# [SUPPLIED TEXT]
▼▼▼
Skip to content

Latest commit

 

History

History
248 lines (213 loc) · 11.4 KB

File metadata and controls

248 lines (213 loc) · 11.4 KB

Design Notes C

September 2025

Notes about wiring, composability and flow.

Status: The most basic demo of adding and multiplying vectors works. Nothing flows in this demo: it's static in it's design. One specifies a collection of inputs and outputs, using a Section, ship the inputs to the GPU, and wait for results.

There are various unfulfilled design goals:

  • There should be a way of creating wiring diagrams, along which data flows. Abstractly, this would be sensory data, flowing in from some sensor, being transformed via sequences of GPU kernels, and then updating AtomSpace memory and driving motors.

  • Allow basic DL/NN ideas like transformers to be written in Atomese. That is, there should be a way of converting DL/NN pseudocode from published papers into Atomese, and then run it.

  • Implement an Atomese version of LTN, Logic Tensor Networks, but generalizing it so that any kind of logic can be encoded, and not just the "real logic" of LTN. Specifically, want to be able to encode assorted modal logics, including epistemic logic.

  • Provide semantic elements. The current demo includes two kernels: one that adds a pair of vectors, and another that multiplies them. These are representations of the abstraction provided by PlusLink and TimesLink. It seems appropriate that these two kernels should be stored in or associated with PlusLink and TimesLink, so that the Atomese is written with these, and not with the raw kernels.
▲▲▲
# [THE EXERCISE]
Give the passage of the design notes from "File metadata and" to "wait for results." again, switching "vectors" for "matrices" throughout. The material that comes next has no connection to the design notes.

# [EXCERPTED RECORDS]
▼▼▼
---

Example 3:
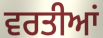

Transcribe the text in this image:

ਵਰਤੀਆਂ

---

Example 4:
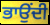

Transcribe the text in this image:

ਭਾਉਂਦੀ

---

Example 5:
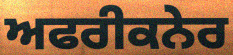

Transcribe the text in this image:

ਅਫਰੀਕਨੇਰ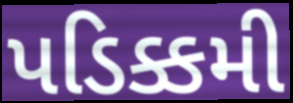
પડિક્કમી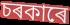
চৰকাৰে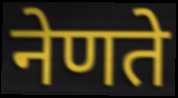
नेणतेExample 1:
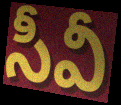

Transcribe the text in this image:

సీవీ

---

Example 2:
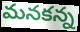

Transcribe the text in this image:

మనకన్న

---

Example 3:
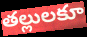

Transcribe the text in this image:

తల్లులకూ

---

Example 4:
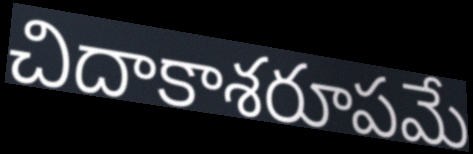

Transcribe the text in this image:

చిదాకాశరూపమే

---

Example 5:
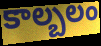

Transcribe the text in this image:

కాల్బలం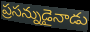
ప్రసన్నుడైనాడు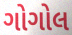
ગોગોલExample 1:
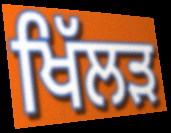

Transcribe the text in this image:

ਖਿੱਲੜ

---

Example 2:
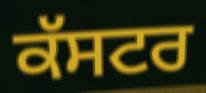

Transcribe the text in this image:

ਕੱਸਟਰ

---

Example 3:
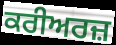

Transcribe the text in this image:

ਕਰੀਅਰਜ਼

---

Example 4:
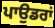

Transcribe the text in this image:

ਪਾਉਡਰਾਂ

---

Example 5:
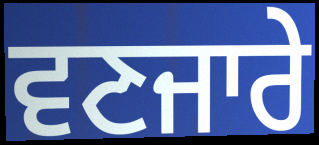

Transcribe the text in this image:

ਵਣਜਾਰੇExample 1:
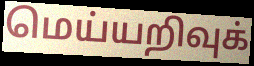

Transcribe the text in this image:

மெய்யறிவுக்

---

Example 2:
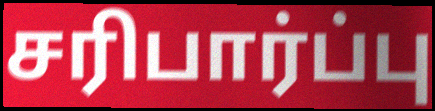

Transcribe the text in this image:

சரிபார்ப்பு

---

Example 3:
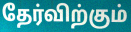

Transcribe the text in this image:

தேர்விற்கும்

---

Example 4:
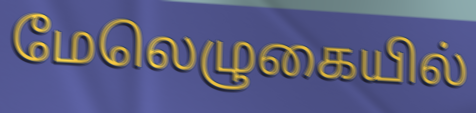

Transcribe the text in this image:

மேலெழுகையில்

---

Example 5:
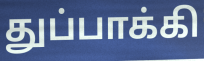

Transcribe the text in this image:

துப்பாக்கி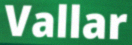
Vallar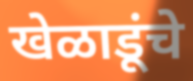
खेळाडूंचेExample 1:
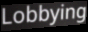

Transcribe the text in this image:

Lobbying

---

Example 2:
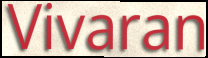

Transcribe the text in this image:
▲▲▲
▼▼▼
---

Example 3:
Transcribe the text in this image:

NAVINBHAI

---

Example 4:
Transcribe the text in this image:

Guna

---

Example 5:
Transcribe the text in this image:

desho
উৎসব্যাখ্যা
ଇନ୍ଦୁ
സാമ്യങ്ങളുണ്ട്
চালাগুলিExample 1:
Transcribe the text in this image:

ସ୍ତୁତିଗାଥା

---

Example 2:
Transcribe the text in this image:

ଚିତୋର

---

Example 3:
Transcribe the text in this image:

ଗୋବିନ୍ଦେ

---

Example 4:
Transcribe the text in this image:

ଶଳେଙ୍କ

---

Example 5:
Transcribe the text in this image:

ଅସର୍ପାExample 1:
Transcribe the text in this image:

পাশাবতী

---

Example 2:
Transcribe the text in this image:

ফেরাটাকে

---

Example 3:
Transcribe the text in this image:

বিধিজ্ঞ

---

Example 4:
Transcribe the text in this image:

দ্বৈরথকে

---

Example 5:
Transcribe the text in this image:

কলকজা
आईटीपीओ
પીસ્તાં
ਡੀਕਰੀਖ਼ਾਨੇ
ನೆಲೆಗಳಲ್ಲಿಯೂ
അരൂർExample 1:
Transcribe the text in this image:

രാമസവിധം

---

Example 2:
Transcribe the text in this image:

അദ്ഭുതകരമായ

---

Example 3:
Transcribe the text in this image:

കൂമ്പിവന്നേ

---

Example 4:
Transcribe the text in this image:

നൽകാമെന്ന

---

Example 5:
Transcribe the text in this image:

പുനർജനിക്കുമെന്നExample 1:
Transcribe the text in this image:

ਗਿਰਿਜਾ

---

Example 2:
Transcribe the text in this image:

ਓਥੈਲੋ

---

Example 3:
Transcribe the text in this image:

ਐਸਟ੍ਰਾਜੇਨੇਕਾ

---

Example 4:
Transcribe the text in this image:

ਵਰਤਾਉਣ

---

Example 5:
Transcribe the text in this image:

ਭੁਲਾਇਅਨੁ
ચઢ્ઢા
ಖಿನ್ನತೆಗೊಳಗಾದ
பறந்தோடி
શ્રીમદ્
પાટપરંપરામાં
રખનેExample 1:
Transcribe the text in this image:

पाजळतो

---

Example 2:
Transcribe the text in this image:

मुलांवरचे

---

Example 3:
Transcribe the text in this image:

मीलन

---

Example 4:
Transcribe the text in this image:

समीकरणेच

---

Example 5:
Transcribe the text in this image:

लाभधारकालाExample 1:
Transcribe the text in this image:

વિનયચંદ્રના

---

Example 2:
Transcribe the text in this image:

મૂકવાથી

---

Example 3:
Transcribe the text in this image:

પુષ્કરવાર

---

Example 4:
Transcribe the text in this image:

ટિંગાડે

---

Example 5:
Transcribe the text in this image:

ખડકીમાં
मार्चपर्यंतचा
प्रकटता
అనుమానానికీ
▲▲▲
# [EXERCISE RESULT]
File metadata and controls

248 lines (213 loc) · 11.4 KB

Design Notes C

September 2025

Notes about wiring, composability and flow.

Status: The most basic demo of adding and multiplying matrices works. Nothing flows in this demo: it's static in it's design. One specifies a collection of inputs and outputs, using a Section, ship the inputs to the GPU, and wait for results.